Question

A recent poll of 500 residents in a large town found that only​ 36% were in favor of a proposed referendum to build a new high school. Find the margin of error for this poll if we want​ 95% confidence in our estimate of the percentage of residents in favor of this proposed referendum.

Answer 1

The margin of error is 0.0421 = 4.21 percentage points

Explanation:

In a sample with a number n of people surveyed with a probability of a success of
`\pi`, and a confidence level of
`1-\alpha`, we have the following confidence interval of proportions.
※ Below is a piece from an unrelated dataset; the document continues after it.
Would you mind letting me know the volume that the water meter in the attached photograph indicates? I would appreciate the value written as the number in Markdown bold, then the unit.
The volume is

`\pi \pm z\sqrt{(\pi(1-\pi))/(n)}`

In which

z is the zscore that has a pvalue of
`1 - (\alpha)/(2)`.

The margin of error is:

`M = z\sqrt{(\pi(1-\pi))/(n)}`

95% confidence level

So
`\alpha = 0.05`, z is the value of Z that has a pvalue of
`1 - (0.05)/(2) = 0.975`, so
`Z = 1.96`.

In this problem, we have that:

`n = 500, p = 0.36`

So

`M = z\sqrt{(\pi(1-\pi))/(n)}`

`M = 1.96\sqrt{(0.36*0.64)/(500)}`

`M = 0.0421`

The margin of error is 0.0421 = 4.21 percentage points